START Supplied passage

If anyone on this Earth deserved to win her “battle” it was my sweet mama. Her own mama died when she was 13, leaving her to raise her younger sister, who my mama had to work hard to forgive for usurping her “I’m the baby” spot in the family line-up. They lived on a farm and life was hard. She was the only one of her 4 siblings to graduate from college, and she did it in 3 years. She was president of her sorority, which is how she scored this fetching necklace, and I’m sure she bossed her sorority sisters into next week. Determined to make her mark in the world, she became a teacher, and did it well. She married into a tight-knit Greek family who didn’t necessarily welcome “foreigners,” but she won them over. Every last one of them. Even the stubborn, crotchety old ones. She raised two kids in a most-loving and uber-secure environment. Everything she did, she did it well and with such love & warmth that people were drawn to her. She made this world a better place.

END Supplied passage
START Supplied information

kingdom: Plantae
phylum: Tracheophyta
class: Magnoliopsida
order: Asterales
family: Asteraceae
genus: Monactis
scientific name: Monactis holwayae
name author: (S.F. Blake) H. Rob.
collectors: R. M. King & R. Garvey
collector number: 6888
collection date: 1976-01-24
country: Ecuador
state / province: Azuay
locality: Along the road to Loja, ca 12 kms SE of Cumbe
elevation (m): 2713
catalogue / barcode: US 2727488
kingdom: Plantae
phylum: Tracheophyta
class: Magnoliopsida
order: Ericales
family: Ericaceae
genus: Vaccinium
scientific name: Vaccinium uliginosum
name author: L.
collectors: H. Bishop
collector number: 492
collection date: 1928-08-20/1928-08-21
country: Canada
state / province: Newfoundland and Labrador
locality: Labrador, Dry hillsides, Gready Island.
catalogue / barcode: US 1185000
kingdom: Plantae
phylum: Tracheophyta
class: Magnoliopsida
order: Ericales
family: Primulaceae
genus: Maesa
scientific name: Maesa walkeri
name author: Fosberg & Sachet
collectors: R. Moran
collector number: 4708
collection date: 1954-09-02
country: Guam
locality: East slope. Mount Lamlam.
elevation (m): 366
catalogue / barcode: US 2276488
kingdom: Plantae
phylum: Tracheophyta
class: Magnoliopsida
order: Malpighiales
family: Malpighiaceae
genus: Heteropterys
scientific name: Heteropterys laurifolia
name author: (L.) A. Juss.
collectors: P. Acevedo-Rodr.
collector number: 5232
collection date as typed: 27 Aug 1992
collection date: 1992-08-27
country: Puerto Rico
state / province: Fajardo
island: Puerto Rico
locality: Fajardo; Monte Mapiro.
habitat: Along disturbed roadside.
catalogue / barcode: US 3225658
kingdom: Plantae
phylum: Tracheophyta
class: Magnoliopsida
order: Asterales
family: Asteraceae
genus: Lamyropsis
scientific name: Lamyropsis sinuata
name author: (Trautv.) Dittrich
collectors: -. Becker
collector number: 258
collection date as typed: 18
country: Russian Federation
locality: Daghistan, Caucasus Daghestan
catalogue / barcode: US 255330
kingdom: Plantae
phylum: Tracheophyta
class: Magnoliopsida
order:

END Supplied information

→ **Exercises to complete**
**a)** According to the tribute to the writer's mama, how many years did it take her to graduate from college?
**b)** Go on with the tribute to the writer's mama, starting after its last sentence.

→ **Responses per task**
**a)** She graduated in 3 years.

**b)**
Yet, after a multi-year, multi-stage “battle,” cancer claimed her as its own. Not fair. Not by a long shot. But fairness has nothing to do with winning the “battle” against cancer. So much of it is luck and circumstance. So much of it is out of our control. That’s a tough pill to swallow for a Type A bossypants like me.
And that’s exactly why I live now.
Cancer steals so much from us. Big things: health (duh), time, innocence, body parts, hair, self-esteem, a good night’s sleep, healthy body image, money, freedom, time, faith, security. Small things: major wardrobe issues, range of motion in yoga class, being able to look in a mirror without wincing, missing important events, becoming fearful instead of being carefree.
The past is gone, and no matter how hard you may try, you ain’t gettin it back. You can’t change it. The future? Good luck with that one. My theory is you gotta work hard, bear down, be the person you most want to be, and hope for the best. Hope that you’ll avoid the evil lottery that decides who will be stricken with cancer. Keep on living a good life and doing all the right things (antioxidants, splurges in moderation, wholesome foods, regular check-ups and exercise, blah blah blah) but don’t for one second expect those things to earn you a free pass. Because cancer strikes no matter what.
So I live now.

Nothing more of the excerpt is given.